Bewegung, Drama, Emotion und Kognition

Michaela Sambanis weiß, dass Bewegungslernen den meisten Lernenden Spaß macht und sie motiviert. Und Lehrkräfte können es im Unterricht leicht umsetzen. Auch performative Theater- und Drama-Methoden, wie sie in der Zeitschrift „Scenario“ vorgestellt werden, sowie Konzepte, die beim Lernen auf das Zusammenspiel zwischen Emotionen und Kognitionen setzen, basieren auf neurowissenschaftlichen Erkenntnissen. „Situationen, an denen wir aktiv beteiligt sind und Dinge, die uns emotional berühren, sorgen nachweislich für bessere Lerneffekte“, führt Sambanis aus. Ganz gleich, ob es sich dabei um ein Bild, ein persönliches Erlebnis oder eine dramatisch inszenierte Lernsituation handelt.

Während Bewegungslernen und performative Methoden beim Fremdsprachenerwerb in Kindergärten und Grundschulen fest verankert sind, haben sie sich in höheren Schulstufen noch nicht flächendeckend verbreitet.  „Das Interesse an diesen Konzepten nimmt aber kontinuierlich zu – sowohl in den Sekundar- und Oberstufen, wie auch in der Erwachsenenbildung“, so Sambanis.

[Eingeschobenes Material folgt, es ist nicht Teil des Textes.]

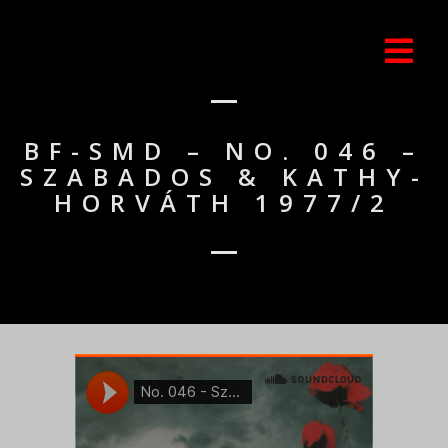
BF-SMD – NO. 046 –
SZABADOS & KATHY-
HORVÁTH 1977/2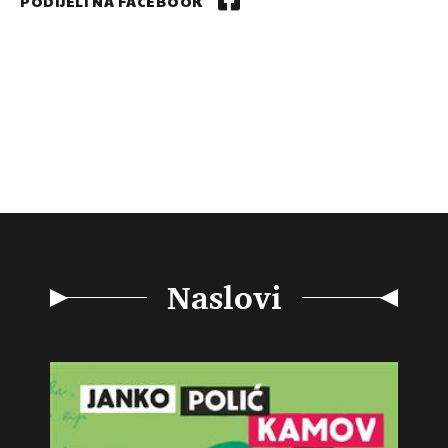
PODIJELI NA FACEBOOK
Naslovi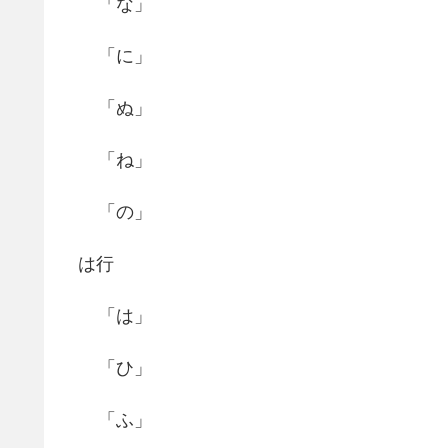
「な」
「に」
「ぬ」
「ね」
「の」
は行
「は」
「ひ」
「ふ」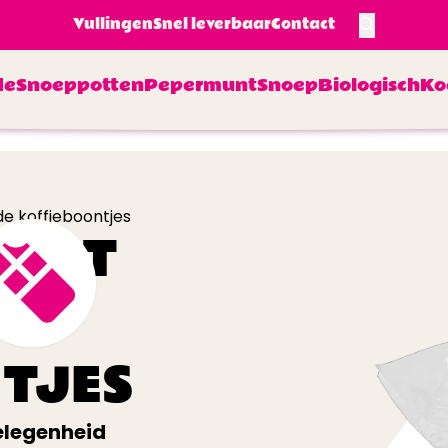
Vullingen
Snel leverbaar
Contact
de
Snoeppotten
Pepermunt
Snoep
Biologisch
Ko
e koffieboontjes
 MET
TJES
legenheid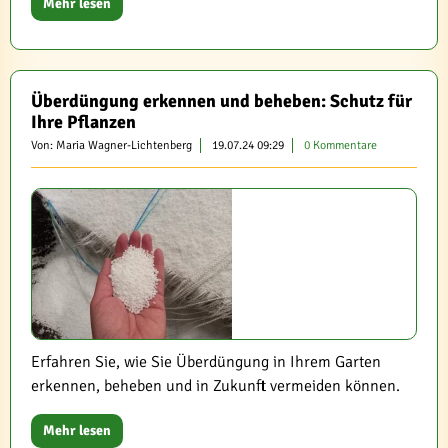
Mehr lesen
Überdüngung erkennen und beheben: Schutz für
Ihre Pflanzen
Von: Maria Wagner-Lichtenberg
19.07.24 09:29
0 Kommentare
Erfahren Sie, wie Sie Überdüngung in Ihrem Garten
erkennen, beheben und in Zukunft vermeiden können.
Mehr lesen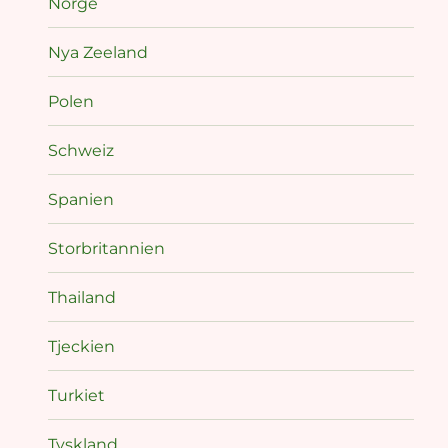
Norge
Nya Zeeland
Polen
Schweiz
Spanien
Storbritannien
Thailand
Tjeckien
Turkiet
Tyskland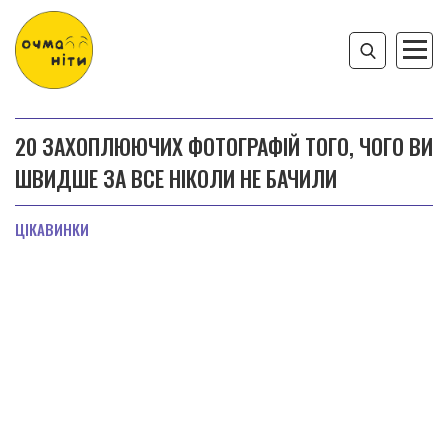
20 ЗАХОПЛЮЮЧИХ ФОТОГРАФІЙ ТОГО, ЧОГО ВИ
ШВИДШЕ ЗА ВСЕ НІКОЛИ НЕ БАЧИЛИ
ЦІКАВИНКИ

Auch Senioren können laut Sambanis beim Lernen einer Sprache von den genannten Konzepten profitieren. Außerdem könnten ältere Lernende an persönliche Erinnerungen und Anekdoten anknüpfen, diese als Eselsbrücken nutzen und gute Lerneffekte erzielen. Zwar schrumpft die Hirnmasse im Alter, aber das Sprachenlernen hält die Älteren geistig fit.

Um hirngerechtes Sprachenlernen geht es auch auf der Tagung „Focus on Evidence“ (FoE) am 11.12. 2015 an der Katholischen Universität Eichstätt-Ingolstadt, die die Konferenz mit der Freien Universität Berlin organisiert. Angemeldete Teilnehmer können die Tagung als Web-Seminar verfolgen. Im Fokus stehen die Themen „Sprache hören und richtig verstehen“, „das Schreiben und Lesen“, „das Sprechen mehrerer Sprachen“ sowie „das Sprachgedächtnis“. Fünf Neurowissenschaftler präsentieren ihre Forschungsergebnisse und diskutieren mit 60 Experten für Sprachausbildung über deren Umsetzung im Sprachunterricht. Prof. Michaela Sambanis und Prof. Heiner Böttger (KU Eichstätt-Ingolstadt) moderieren die Debatten im virtuellen Raum und vor Ort. Die Tagung ist öffentlich, Teilnahmegebühr: 19 Euro.